Doctor of Philosophy (PhD)

Document Type

Doctoral Dissertation


Arts and Sciences



First Advisor

Dr. C. Melody Carswell


Objective: The goal of this research was to explore how the design of clothing, specifically the design of the suit, can create height illusions.

Background: Taller people enjoy many advantages, such as increased income and perceived attractiveness. These advantages motivate people to try to appear taller than they actually are, and clothing experts provide advice on how to accomplish this. However, there is little empirical evidence to validate the illusory effects clothing might have on overall height perception. The few studies that have explored illusions of body size created by clothing design have been limited in two important ways – the test stimuli have included unnatural body shapes and have failed to include naturalistic context (i.e., surrounding depth and size cues available in real scenes).

Method: In the first phase, participants (nonexperts in clothing design) provided suggestions for how to appear taller by changing clothes. In the second phase, participants 1) viewed photographs of a variety of targets wearing suit designs that are commonly believed to manipulate viewers’ perceptions of height, 2) rated the targets on traits associated with height such as income and attractiveness, and 3) estimated the heights of these individuals. This study focused on the potential effects of suit color, specifically overall lightness (light vs. dark) and monochromaticity (monochromatic vs. lightness blocking). The effects of these designs were tested with and without contextual information by presenting targets within a natural streetscape or on a white background.

Results: In the first phase, we found that nonexperts provided similar suggestions as experts in clothing design, including those pertaining to monochromaticity and lightness. In the second phase, we found that estimates were more accurate with more contextual information, and that clothing can impact height estimations, where monochromatic outfits yielded taller height estimates, although other outfit comparisons did not have effects. Outfits overall did not impact ratings such as income and attractiveness, although estimated height did correlate with these same social attributes. In an exploration of the impact of contextual and target-specific cues other than clothing on height estimations, we found that height perception was potentially dependent on a variety of factors such as the target's race, location (indoors vs. outdoors), stance, and the presence of nearby people.

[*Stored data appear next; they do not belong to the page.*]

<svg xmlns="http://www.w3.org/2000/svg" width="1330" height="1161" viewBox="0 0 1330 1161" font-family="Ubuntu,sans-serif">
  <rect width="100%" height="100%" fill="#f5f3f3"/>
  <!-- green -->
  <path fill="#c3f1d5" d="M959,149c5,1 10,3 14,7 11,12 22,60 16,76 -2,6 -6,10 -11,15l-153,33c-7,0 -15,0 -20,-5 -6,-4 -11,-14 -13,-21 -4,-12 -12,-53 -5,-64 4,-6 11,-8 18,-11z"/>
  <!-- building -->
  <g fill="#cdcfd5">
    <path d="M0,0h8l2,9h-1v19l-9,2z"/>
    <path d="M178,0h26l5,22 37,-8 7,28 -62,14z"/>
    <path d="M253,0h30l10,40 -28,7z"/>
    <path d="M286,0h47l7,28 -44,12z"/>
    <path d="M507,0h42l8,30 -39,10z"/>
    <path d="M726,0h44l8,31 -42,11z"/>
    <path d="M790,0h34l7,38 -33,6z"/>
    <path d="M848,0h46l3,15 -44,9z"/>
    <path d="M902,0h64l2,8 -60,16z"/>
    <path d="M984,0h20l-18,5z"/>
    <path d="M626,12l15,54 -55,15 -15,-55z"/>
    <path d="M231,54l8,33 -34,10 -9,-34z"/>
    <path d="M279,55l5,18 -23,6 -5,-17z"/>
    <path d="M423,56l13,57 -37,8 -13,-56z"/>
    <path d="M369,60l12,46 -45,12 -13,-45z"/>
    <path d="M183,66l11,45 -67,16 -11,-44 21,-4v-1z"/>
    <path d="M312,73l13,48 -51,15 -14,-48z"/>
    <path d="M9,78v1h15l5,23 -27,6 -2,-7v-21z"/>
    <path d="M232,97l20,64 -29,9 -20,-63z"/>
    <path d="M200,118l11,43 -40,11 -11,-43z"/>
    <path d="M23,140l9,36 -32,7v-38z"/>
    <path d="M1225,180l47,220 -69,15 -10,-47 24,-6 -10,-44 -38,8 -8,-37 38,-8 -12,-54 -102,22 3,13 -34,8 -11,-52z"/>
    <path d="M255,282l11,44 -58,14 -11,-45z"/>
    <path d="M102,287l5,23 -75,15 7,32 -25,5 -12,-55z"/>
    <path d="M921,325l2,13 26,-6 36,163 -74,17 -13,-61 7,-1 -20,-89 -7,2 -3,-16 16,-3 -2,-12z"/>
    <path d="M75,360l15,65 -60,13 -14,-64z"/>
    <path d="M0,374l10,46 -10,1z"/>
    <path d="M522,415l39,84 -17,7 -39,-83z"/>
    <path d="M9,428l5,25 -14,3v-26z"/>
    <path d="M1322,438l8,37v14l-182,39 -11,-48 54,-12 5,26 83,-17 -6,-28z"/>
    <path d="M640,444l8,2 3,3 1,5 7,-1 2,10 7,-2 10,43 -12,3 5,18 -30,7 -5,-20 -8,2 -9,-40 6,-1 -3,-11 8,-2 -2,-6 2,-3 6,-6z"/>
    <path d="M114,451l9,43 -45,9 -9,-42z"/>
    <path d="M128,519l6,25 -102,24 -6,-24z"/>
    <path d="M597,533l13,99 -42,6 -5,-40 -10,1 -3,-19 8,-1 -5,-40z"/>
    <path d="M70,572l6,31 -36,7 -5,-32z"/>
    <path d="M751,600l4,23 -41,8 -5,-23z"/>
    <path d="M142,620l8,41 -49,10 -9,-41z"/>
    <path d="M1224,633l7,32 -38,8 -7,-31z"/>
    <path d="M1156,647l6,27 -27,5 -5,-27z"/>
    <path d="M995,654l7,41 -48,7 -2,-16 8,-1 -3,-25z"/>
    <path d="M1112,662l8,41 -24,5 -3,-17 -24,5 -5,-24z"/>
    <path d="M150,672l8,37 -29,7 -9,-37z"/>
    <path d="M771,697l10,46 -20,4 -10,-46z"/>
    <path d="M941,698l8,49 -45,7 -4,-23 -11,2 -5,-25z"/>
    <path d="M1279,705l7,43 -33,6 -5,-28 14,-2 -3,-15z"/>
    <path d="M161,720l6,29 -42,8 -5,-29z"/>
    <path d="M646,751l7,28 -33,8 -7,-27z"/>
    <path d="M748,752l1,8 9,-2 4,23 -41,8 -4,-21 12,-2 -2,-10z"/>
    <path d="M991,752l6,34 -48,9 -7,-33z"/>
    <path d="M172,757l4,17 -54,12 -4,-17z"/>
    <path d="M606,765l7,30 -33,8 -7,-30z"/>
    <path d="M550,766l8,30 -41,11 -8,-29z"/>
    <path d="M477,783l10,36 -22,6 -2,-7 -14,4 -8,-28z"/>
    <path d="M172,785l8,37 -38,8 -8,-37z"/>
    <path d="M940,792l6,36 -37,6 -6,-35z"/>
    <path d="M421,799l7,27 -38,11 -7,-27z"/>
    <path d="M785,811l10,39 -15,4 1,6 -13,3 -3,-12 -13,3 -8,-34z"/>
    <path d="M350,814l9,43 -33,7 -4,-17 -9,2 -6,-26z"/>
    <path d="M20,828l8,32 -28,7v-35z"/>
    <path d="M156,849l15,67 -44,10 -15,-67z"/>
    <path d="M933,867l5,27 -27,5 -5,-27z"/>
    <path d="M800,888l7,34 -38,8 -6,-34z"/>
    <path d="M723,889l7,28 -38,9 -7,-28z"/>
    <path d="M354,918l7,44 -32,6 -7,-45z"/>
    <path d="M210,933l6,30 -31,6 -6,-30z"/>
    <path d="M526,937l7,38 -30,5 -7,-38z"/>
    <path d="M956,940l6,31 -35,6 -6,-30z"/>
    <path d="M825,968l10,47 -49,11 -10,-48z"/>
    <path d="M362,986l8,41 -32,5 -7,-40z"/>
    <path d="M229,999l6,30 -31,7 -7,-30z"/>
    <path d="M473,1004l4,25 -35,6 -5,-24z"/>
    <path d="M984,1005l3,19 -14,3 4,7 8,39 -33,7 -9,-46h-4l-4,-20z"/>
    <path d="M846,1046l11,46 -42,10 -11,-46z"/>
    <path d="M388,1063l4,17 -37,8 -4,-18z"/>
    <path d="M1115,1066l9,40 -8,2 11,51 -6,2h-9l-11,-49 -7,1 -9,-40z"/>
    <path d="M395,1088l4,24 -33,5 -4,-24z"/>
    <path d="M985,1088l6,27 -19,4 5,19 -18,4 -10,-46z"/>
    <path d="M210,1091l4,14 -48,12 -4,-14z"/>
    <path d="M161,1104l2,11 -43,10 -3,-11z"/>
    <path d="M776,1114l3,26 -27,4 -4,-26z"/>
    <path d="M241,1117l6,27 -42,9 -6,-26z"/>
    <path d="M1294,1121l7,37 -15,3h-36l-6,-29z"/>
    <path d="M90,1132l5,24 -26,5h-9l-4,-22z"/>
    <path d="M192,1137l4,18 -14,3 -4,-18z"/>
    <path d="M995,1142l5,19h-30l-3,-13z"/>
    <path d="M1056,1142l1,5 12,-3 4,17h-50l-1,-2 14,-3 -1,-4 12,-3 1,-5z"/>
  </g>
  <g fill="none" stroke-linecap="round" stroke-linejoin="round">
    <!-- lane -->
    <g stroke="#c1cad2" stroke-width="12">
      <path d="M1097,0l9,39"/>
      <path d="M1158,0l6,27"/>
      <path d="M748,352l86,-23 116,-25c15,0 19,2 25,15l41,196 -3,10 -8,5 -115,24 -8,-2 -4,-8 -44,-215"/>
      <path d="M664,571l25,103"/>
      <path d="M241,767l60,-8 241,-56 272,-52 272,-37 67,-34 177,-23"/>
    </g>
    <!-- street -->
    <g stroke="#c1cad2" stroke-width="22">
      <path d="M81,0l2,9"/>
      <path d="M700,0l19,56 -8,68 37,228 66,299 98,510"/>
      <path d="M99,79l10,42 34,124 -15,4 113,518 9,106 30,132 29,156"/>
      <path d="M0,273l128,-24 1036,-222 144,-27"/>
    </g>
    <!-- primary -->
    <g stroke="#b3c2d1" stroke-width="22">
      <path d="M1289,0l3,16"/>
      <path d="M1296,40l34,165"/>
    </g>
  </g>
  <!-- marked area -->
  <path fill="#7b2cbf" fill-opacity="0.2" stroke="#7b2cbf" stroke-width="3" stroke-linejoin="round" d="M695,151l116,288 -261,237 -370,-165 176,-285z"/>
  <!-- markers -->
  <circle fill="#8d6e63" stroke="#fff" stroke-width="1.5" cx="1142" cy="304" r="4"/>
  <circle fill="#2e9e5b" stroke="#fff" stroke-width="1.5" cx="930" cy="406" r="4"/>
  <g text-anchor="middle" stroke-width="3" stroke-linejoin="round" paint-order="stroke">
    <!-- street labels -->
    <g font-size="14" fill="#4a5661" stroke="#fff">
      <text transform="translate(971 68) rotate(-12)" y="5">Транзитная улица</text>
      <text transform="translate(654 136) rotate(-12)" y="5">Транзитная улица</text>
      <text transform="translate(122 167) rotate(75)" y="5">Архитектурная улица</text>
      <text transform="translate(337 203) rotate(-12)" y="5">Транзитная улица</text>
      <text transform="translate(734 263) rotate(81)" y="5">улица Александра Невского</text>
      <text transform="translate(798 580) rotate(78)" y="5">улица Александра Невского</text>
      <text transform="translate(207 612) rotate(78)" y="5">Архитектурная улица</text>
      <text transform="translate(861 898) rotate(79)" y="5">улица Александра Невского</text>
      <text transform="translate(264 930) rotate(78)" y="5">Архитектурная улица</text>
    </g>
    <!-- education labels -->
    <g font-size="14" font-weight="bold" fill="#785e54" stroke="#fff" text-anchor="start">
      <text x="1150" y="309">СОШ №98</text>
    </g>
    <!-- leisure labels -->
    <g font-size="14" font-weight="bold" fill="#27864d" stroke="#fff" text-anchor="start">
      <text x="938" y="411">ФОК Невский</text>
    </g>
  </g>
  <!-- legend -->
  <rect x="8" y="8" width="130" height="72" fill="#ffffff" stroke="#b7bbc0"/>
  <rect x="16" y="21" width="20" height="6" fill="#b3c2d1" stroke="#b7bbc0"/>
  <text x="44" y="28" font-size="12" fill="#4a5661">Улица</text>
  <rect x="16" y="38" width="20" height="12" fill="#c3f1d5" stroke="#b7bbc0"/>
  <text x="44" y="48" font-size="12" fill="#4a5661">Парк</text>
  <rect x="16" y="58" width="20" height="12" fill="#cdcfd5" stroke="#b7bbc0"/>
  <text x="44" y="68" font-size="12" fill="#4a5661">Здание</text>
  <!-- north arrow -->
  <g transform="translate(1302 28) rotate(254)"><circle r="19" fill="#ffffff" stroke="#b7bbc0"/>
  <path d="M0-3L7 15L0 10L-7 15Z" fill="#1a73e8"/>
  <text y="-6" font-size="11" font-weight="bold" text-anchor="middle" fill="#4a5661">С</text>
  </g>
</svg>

Scientific merit: This study increased our understanding of the conditions under which illusions of size in simple geometric stimuli generalize to the manipulation of size perception in real-world scenes.

Broader impact: A better understanding of biases in height perception is relevant to domains in which such estimates are used to identify individuals (e.g., criminal justice) as well as domains in which visual characteristics of individuals are associated with errors in judgments of performance-based merit. (e.g., personnel selection and promotion).